=== TASK BRIEF ===
Please reproduce the data in its entirety, word for word.

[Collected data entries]
□ □ □ □ □

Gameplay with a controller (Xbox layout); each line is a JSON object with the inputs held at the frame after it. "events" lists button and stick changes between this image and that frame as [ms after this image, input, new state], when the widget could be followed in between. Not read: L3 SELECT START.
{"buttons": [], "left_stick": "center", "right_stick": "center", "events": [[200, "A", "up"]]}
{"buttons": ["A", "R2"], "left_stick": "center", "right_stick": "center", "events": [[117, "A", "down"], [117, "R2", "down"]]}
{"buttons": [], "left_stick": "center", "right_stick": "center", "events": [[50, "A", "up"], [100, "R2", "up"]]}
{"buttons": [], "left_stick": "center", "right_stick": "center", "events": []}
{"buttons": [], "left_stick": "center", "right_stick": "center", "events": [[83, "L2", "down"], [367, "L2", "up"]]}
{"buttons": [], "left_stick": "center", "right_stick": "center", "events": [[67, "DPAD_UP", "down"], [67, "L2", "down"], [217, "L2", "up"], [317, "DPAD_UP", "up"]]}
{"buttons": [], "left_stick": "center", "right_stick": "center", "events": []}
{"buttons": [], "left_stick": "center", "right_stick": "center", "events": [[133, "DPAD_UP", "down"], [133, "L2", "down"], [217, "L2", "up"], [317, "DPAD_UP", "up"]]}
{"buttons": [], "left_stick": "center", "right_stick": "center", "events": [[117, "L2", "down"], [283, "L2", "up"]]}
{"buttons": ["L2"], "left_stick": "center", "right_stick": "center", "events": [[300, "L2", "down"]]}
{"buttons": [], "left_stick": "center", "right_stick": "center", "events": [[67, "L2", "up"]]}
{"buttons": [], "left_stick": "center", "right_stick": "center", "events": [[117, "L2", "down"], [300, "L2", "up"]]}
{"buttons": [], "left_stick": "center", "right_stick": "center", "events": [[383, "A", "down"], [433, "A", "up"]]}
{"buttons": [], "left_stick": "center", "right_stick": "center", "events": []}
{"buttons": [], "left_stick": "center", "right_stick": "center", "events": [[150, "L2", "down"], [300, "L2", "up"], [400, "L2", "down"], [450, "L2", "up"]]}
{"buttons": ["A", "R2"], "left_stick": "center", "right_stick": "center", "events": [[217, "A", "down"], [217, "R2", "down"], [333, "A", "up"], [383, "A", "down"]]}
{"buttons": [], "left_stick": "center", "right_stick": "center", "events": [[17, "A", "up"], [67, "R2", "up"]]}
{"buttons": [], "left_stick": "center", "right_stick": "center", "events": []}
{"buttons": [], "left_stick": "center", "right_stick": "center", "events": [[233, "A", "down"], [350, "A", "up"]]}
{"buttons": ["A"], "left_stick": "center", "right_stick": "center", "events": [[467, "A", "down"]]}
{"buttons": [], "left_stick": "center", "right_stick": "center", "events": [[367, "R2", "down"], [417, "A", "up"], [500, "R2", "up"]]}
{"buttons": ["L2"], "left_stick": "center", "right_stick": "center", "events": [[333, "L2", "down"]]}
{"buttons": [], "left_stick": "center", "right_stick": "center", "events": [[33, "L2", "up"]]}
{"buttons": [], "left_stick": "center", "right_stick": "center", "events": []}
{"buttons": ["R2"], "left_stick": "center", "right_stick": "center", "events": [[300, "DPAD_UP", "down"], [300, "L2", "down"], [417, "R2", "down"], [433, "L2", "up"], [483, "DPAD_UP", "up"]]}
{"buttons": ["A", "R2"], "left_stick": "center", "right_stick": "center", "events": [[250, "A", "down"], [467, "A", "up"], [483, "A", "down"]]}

□ □ □ □ □

=== RESPONSE TO THIS EXERCISE ===
Gameplay with a controller (Xbox layout); each line is a JSON object with the inputs held at the frame after it. "events" lists button and stick changes between this image and that frame as [ms after this image, input, new state], when the widget could be followed in between. Not read: L3 SELECT START.
{"buttons": [], "left_stick": "center", "right_stick": "center", "events": [[200, "A", "up"]]}
{"buttons": ["A", "R2"], "left_stick": "center", "right_stick": "center", "events": [[117, "A", "down"], [117, "R2", "down"]]}
{"buttons": [], "left_stick": "center", "right_stick": "center", "events": [[50, "A", "up"], [100, "R2", "up"]]}
{"buttons": [], "left_stick": "center", "right_stick": "center", "events": []}
{"buttons": [], "left_stick": "center", "right_stick": "center", "events": [[83, "L2", "down"], [367, "L2", "up"]]}
{"buttons": [], "left_stick": "center", "right_stick": "center", "events": [[67, "DPAD_UP", "down"], [67, "L2", "down"], [217, "L2", "up"], [317, "DPAD_UP", "up"]]}
{"buttons": [], "left_stick": "center", "right_stick": "center", "events": []}
{"buttons": [], "left_stick": "center", "right_stick": "center", "events": [[133, "DPAD_UP", "down"], [133, "L2", "down"], [217, "L2", "up"], [317, "DPAD_UP", "up"]]}
{"buttons": [], "left_stick": "center", "right_stick": "center", "events": [[117, "L2", "down"], [283, "L2", "up"]]}
{"buttons": ["L2"], "left_stick": "center", "right_stick": "center", "events": [[300, "L2", "down"]]}
{"buttons": [], "left_stick": "center", "right_stick": "center", "events": [[67, "L2", "up"]]}
{"buttons": [], "left_stick": "center", "right_stick": "center", "events": [[117, "L2", "down"], [300, "L2", "up"]]}
{"buttons": [], "left_stick": "center", "right_stick": "center", "events": [[383, "A", "down"], [433, "A", "up"]]}
{"buttons": [], "left_stick": "center", "right_stick": "center", "events": []}
{"buttons": [], "left_stick": "center", "right_stick": "center", "events": [[150, "L2", "down"], [300, "L2", "up"], [400, "L2", "down"], [450, "L2", "up"]]}
{"buttons": ["A", "R2"], "left_stick": "center", "right_stick": "center", "events": [[217, "A", "down"], [217, "R2", "down"], [333, "A", "up"], [383, "A", "down"]]}
{"buttons": [], "left_stick": "center", "right_stick": "center", "events": [[17, "A", "up"], [67, "R2", "up"]]}
{"buttons": [], "left_stick": "center", "right_stick": "center", "events": []}
{"buttons": [], "left_stick": "center", "right_stick": "center", "events": [[233, "A", "down"], [350, "A", "up"]]}
{"buttons": ["A"], "left_stick": "center", "right_stick": "center", "events": [[467, "A", "down"]]}
{"buttons": [], "left_stick": "center", "right_stick": "center", "events": [[367, "R2", "down"], [417, "A", "up"], [500, "R2", "up"]]}
{"buttons": ["L2"], "left_stick": "center", "right_stick": "center", "events": [[333, "L2", "down"]]}
{"buttons": [], "left_stick": "center", "right_stick": "center", "events": [[33, "L2", "up"]]}
{"buttons": [], "left_stick": "center", "right_stick": "center", "events": []}
{"buttons": ["R2"], "left_stick": "center", "right_stick": "center", "events": [[300, "DPAD_UP", "down"], [300, "L2", "down"], [417, "R2", "down"], [433, "L2", "up"], [483, "DPAD_UP", "up"]]}
{"buttons": ["A", "R2"], "left_stick": "center", "right_stick": "center", "events": [[250, "A", "down"], [467, "A", "up"], [483, "A", "down"]]}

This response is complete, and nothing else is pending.